Vintage Cave’s sister restaurant can be skipped.
The complimentary rosemary focaccia bread, left, and the Cotoletta alla Milanese with a mustard-seed sauce from Vintage Cave Café.
Photos: Maria Kanai


We’ve been intrigued by Vintage Cave Café, the “casual guesthouse” sister restaurant to the super high-end Vintage Cave. Found on the bottom floor of Ala Moana Center, right around the corner from the new Shirokiya Japan Village Walk, Vintage Cave Café’s menu displayed at the front features reasonable prices ($$, rather than $$$$), and the glimpses of its mysterious interior are enticing: renaissance décor with the brick walls and archways, iron curlicue gates and dark tiled floors.


We visited on a recent Friday night, and were greeted by white marble bust sculptures, a large painting of a woman and a trio of stone monkeys. There are more sculptures around the restaurant and a domed, fresco ceiling painted by local artist Kamea Hadar.
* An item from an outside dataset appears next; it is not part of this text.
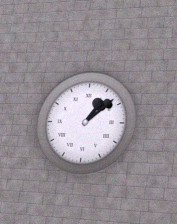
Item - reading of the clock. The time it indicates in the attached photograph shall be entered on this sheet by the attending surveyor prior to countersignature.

We were seated next to a dark brick column, which felt claustrophobic with the shadowy lighting. Our view to the left, through the restaurant windows, was Ala Moana’s dismal street-level parking lot; on the right (if we peer around the column), the 9,000-square-foot, open restaurant floor with mostly empty tables; and toward the back, a huge grand piano. One musician crooned jazz while another played. Farther back, there were private rooms with plush chairs.


The grandiose décor raised our hopes for the food. It’s Vintage Cave, after all—even if the plebeian version. We started with the Caprese di Amera Tomato ($16), Japanese aramata tomatoes with burrata cheese and a balsamic glaze. Soft, fresh cheese with bright tomatoes and vibrant, large basil leaves—it’s hard to mess this one up, and the simple ingredients shined.


The grandiose décor inside Vintage Cave Café.


It’s hard to mess up this simple caprese salad.


The complimentary rosemary focaccia bread was soft with good yield, glistening with olive oil, and we yearned for more than just one tiny piece each. The waitress said the same bread is available at Vintage Cave Bakery in the Shirokiya Japan Village Walk.


Sadly, the highlights of our dinner ended there. The main sour note: The service was lacking. Our young waitress, while friendly and charming, couldn’t answer most of our questions about the sauces or dishes on the menu. (Although she did giggle, pull out wrinkled pages stapled together from her pocket and peruse through to find the answer to “What’s the fennel sauce like?” Her response: “It has fennel.”) It was also our friend’s birthday, and we were enthusiastically promised a Vintage Cave Café birthday special, but it was forgotten. Not that we really minded, but still not great.


We remained optimistic for our main entrées, which were the Cotoletta alla Milanese ($30), two cutlets of Milano-style veal with a mustard-seed sauce, and the Jidori chicken diavolo ($25), which the menu describes as “free-range chicken thigh sautéed in a diavolo sauce.”


The veal sauce had good flavor, and the meat was flattened and cooked well with a nice crust. But the free-range chicken thigh arrived without the promised diavolo, an Italian, spicy, tomato-based sauce. The meat was oversalted and overseasoned. Both plates arrived with an unbalanced mix of roasted Brussels sprouts, potatoes and baby tomatoes. My plate, though, included a couple of arugula leaves tossed in, and a side of beans. Neither plate, we felt, was worth the bill at the end of the night, a little more than $90 with tip, including a forgettable chocolate affogato ($10).


We hate to pan a place that had so much promise, and realize some of the misses could be chalked up to the restaurant still being new and staff still training.